December 8, 2004

Twenty five thousand lines later

As first year bachhas in IUCAA, we were ragged by the seniors - many of them looking pretty menacing for people who recently had bachhas of their own - should be glowing with fatherly pride you'd imagine - not these guys. One of them (later on I learnt his name, Tarun Saini) asked me to sing out a paper on Quantum Mechanics - I don't know if you have ever done that - but it is hard to do justice to a song that goes 'The wavefunction of the hydrogen atom ...'. Not lyrical enough. Someone quipped - he is like Jatush - ghazal singer.

That is how I met Jatush - shared an office and room with.

I should tell you then - the end of the story now - he died violently in Italy last week. Twenty five thousand lines of C code later. Ghazal singer. C programmer. Shy dancer. Friend. A Jatush shaped hole in the Universe.

And yet we must forget ....
Those who knew
what was going on here
must give way to
those who know little.
And less than little.
And finally as little as nothing.

In the grass which has overgrown
reasons and causes,
someone must be stretched out
blade of grass in his mouth
gazing at the clouds.

- Szymborska, 'The end and the beginning'.

25 is too young to die.

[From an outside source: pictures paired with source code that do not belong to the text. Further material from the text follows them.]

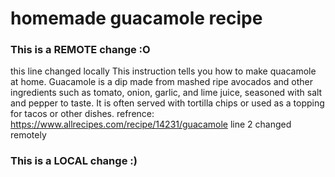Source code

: # homemade guacamole recipe
### This is a REMOTE change :O
this line changed locally
This instruction tells you how to make quacamole at home. Guacamole is a dip made from mashed ripe avocados and other ingredients such as tomato, onion, garlic, and lime juice, seasoned with salt and pepper to taste. It is often served with tortilla chips or used as a topping for tacos or other dishes.
refrence: https://www.allrecipes.com/recipe/14231/guacamole
line 2 changed remotely
### This is a LOCAL change :)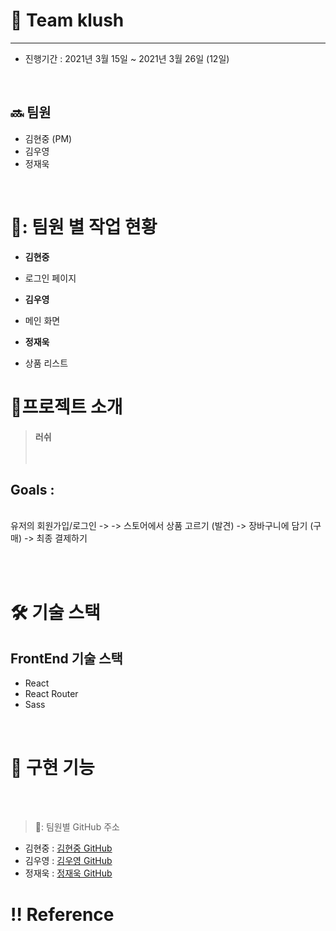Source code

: # 🏡 Team klush

---

- 진행기간 : 2021년 3월 15일 ~ 2021년 3월 26일 (12일)

<br>

## 🔜 팀원

- 김현중 (PM)
- 김우영
- 정재욱

<br>
  
# 🌟: 팀원 별 작업 현황


- **김현중**
- 로그인 페이지

- **김우영**
- 메인 화면

- **정재욱**
- 상품 리스트

# 🌟프로젝트 소개

> **러쉬** <br>  
> <br>

## Goals :

<br> 유저의 회원가입/로그인 -> -> 스토어에서 상품 고르기 (발견) -> 장바구니에 담기 (구매) -> 최종 결제하기

<br>
<br>

# 🛠 기술 스택

## FrontEnd 기술 스택

- React
- React Router
- Sass

<br>


# 🌈 구현 기능

<br>
<br>

> 🌟: 팀원별 GitHub 주소

- 김현중 : [김현중 GitHub](https://github.com/hyjoong)
- 김우영 : [김우영 GitHub](https://github.com/whoyoung90)
- 정재욱 : [정재욱 GitHub](https://github.com/stich9208)

# ‼️ Reference
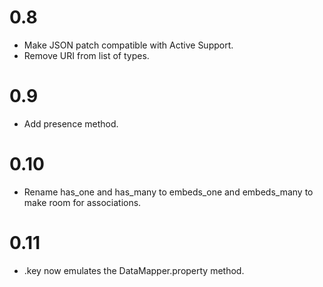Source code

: # 0.8

* Make JSON patch compatible with Active Support.
* Remove URI from list of types.

# 0.9

* Add presence method.

# 0.10

* Rename has_one and has_many to embeds_one and embeds_many to make room
  for associations.

# 0.11

* .key now emulates the DataMapper.property method.
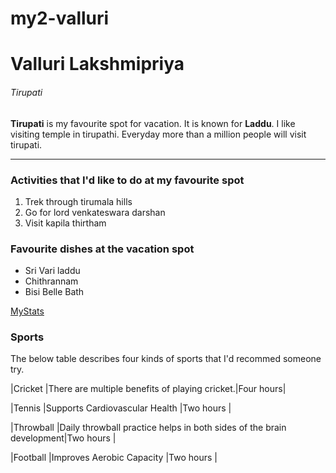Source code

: # my2-valluri

# Valluri Lakshmipriya

###### Tirupati

**Tirupati** is my favourite spot for vacation. It is known for **Laddu**.  I like visiting temple in tirupathi. Everyday more than a million people will visit tirupati.

***

### Activities that I'd like to do at my favourite spot 

1. Trek through tirumala hills
2. Go for lord venkateswara darshan
3. Visit kapila thirtham

### Favourite dishes at the vacation spot

* Sri Vari laddu
* Chithrannam
* Bisi Belle Bath

[MyStats](MyStats.md)

### Sports

The below table describes four kinds of sports that I'd recommed someone try.

|Cricket   |There are multiple benefits of playing cricket.|Four hours|

|Tennis    |Supports Cardiovascular Health                 |Two hours |

|Throwball |Daily throwball practice helps in both sides of the brain development|Two hours                                      |

|Football  |Improves Aerobic Capacity                      |Two hours |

May his parents find the strength to bear his loss.

December 4, 2004

The Astronomer

In the shadow of the temple my friend and I saw a blind man sitting alone. And my friend said, "Behold the wisest man of our land." Then I left my friend and approached the blind man and greeted him. And we conversed.

After a while I said, "Forgive my question, but since when hast thou been blind?" "From my birth," he answered. Said I, "And what path of wisdom followest thou?" Said he, "I am an astronomer."

Then he placed his hand upon his breast, saying,
"I watch all these suns and moons and stars."